Sam Sifton is commanding. Hear, hear, he says, in Thanksgiving: How to Cook It Well (Random House 2012) have no fear, for this book will lead you through preparing and enjoying a proper feast:
But you should not be filling a Thanksgiving guest’s stomach with onion tarts or nuts or corn chips or wee amuse bouches in advance of a trencherman’s feast of turkey, and four sides, the whole thing covered with gravy. Appetizers may promote the appetite of those who order and consume them in restaurants. At Thanksgiving, though, appetizers take up valuable stomach space. They are insulting to your own hard work. (p.9)
He does make an exception for oysters (pp. 91-92) and shows you how to shuck them. Sam is an expert in all things Thanksgiving, from how to choose the bird, cook it and all that goes with it, and how to enjoy yourself at the same time. There is a very helpful chapter on Setting the Table, Serving the Food & Some Questions of Etiquette. If you are new to the meal, then read this one first. It’s easy to get everything right. In fact, read the whole book first before you even invite your guests or go to the market. Sam will calm your fears and ensure you that you will have as good a time as he has had since his first college Thanksgiving.
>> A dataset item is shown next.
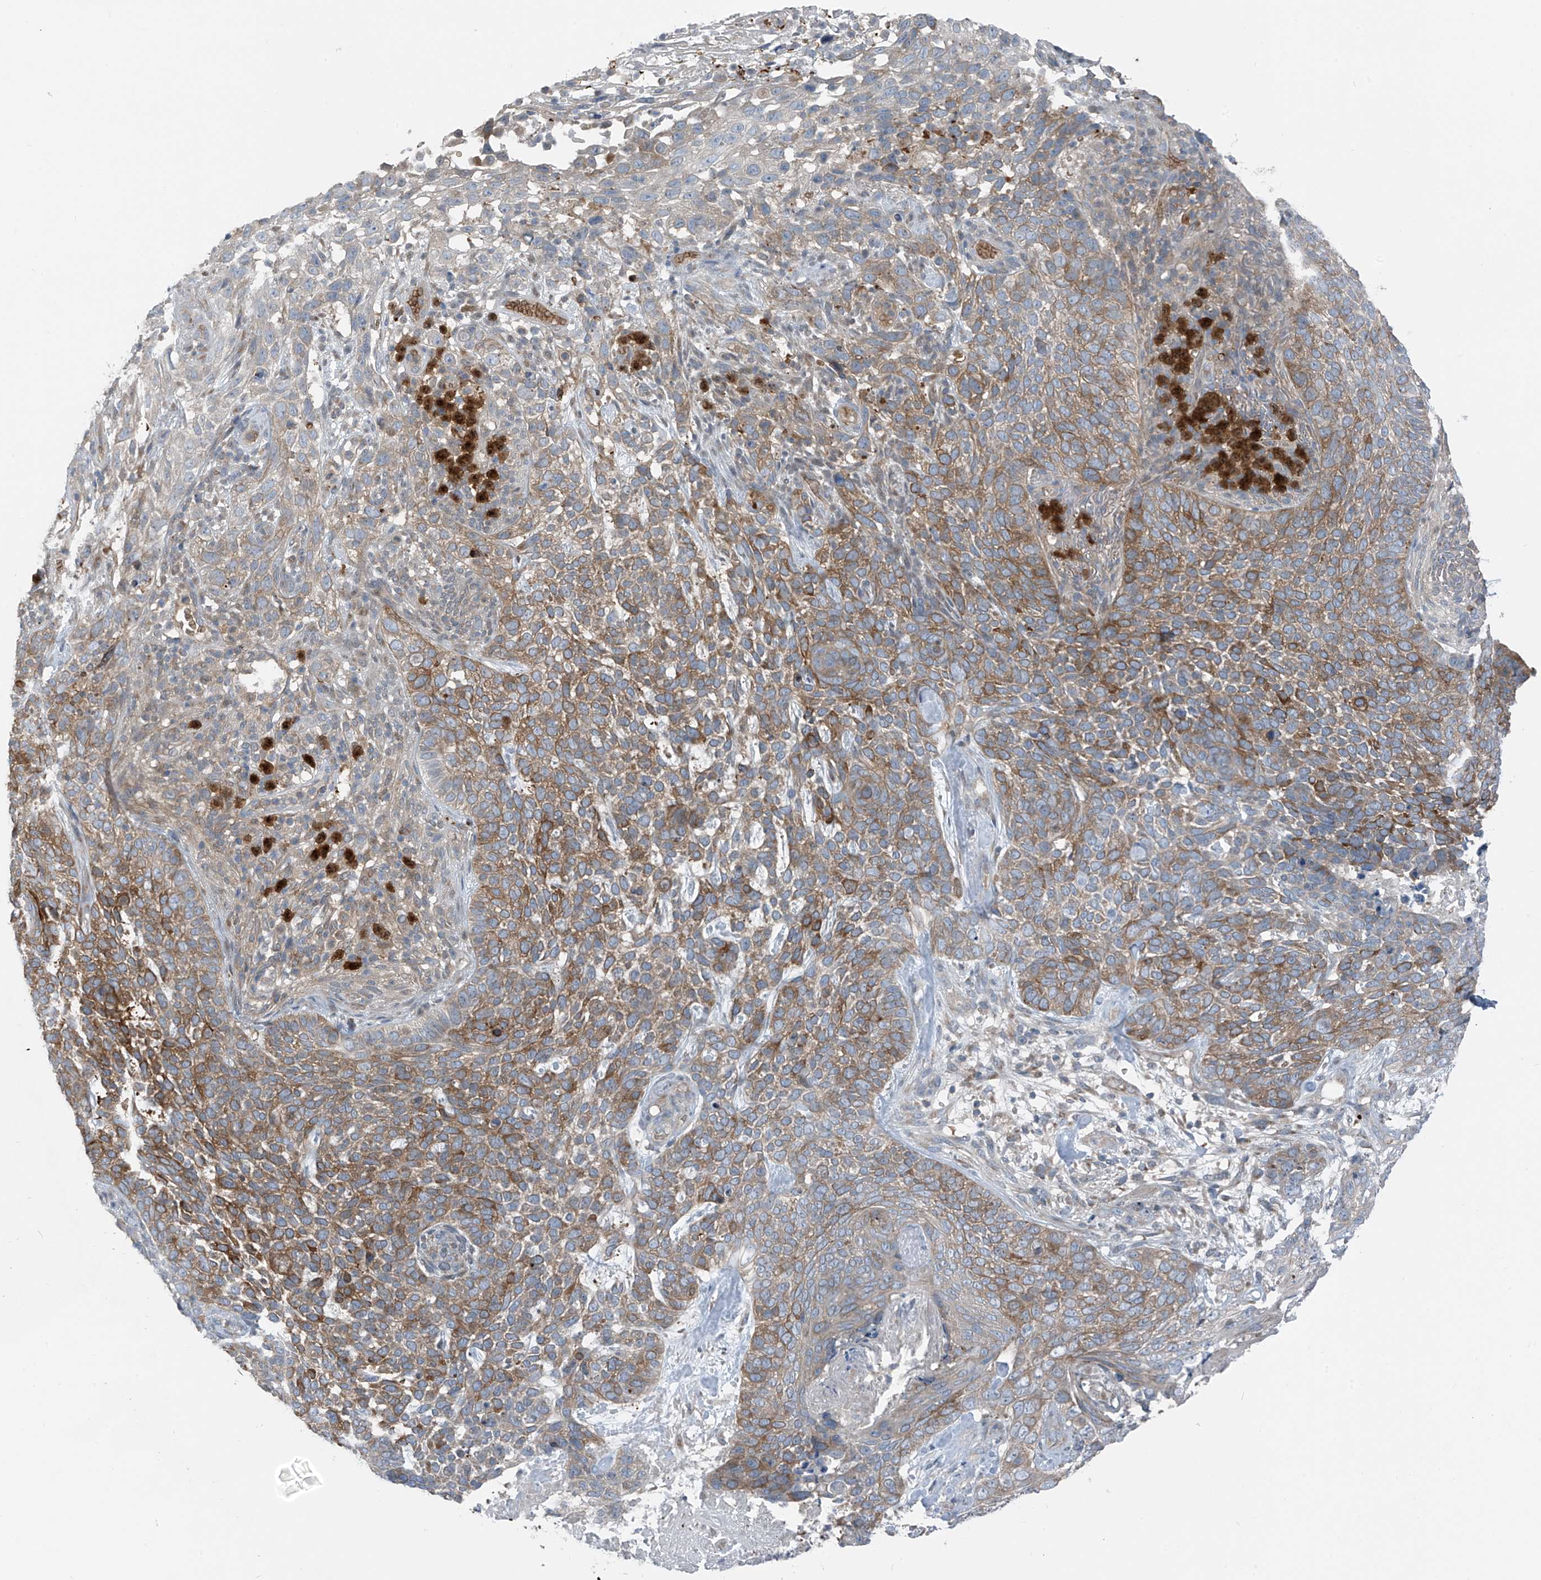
{"staining": {"intensity": "moderate", "quantity": "25%-75%", "location": "cytoplasmic/membranous"}, "tissue": "skin cancer", "cell_type": "Tumor cells", "image_type": "cancer", "snomed": [{"axis": "morphology", "description": "Basal cell carcinoma"}, {"axis": "topography", "description": "Skin"}], "caption": "The photomicrograph demonstrates immunohistochemical staining of skin cancer. There is moderate cytoplasmic/membranous expression is present in about 25%-75% of tumor cells. Using DAB (brown) and hematoxylin (blue) stains, captured at high magnification using brightfield microscopy.", "gene": "SLC12A6", "patient": {"sex": "female", "age": 64}}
The book includes good guides on how to shop for, cook, and carve the bird with fine illustrations by Sarah C. Rutherford. There is a discussion and recipe for brining, smoking, or frying a turkey. There is even a recipe for Faster Roast Turkey (p. 37), which involves cutting off the legs and thighs and spatchcocking the breast. The end result might not look like a traditional turkey, but after you carve it, the taste is just as good if not better.
As for sides, Sam is a firm believer in in-season, rejecting Spring asparagus for anything from the Autumn:
Instead, keep your attention on gourds and tubers, on the end of the growing season, on things to which you can add butter and cream, maple syrup and bacon. (p. 49)
That’s right, this isn’t a diet meal. It’s a meal about celebration. So, add butter and sage to your roasted butternut squash (p. 58) or douse your Brussels sprouts in bacon and light cream (p. 63).
What better way to finish Thanksgiving – the only way – is with pie: Apple (pp. 98-9) and Pecan (pp. 102-3) and Pumpkin (pp. 106-7). Of course, you can add two or three other desserts, but these are the minimum. Sam shows you how to stay traditional.
Pick up a copy of Thanksgiving early, curl up in bed with it, get to know it well, and you’ll be the picture of calm on the big day.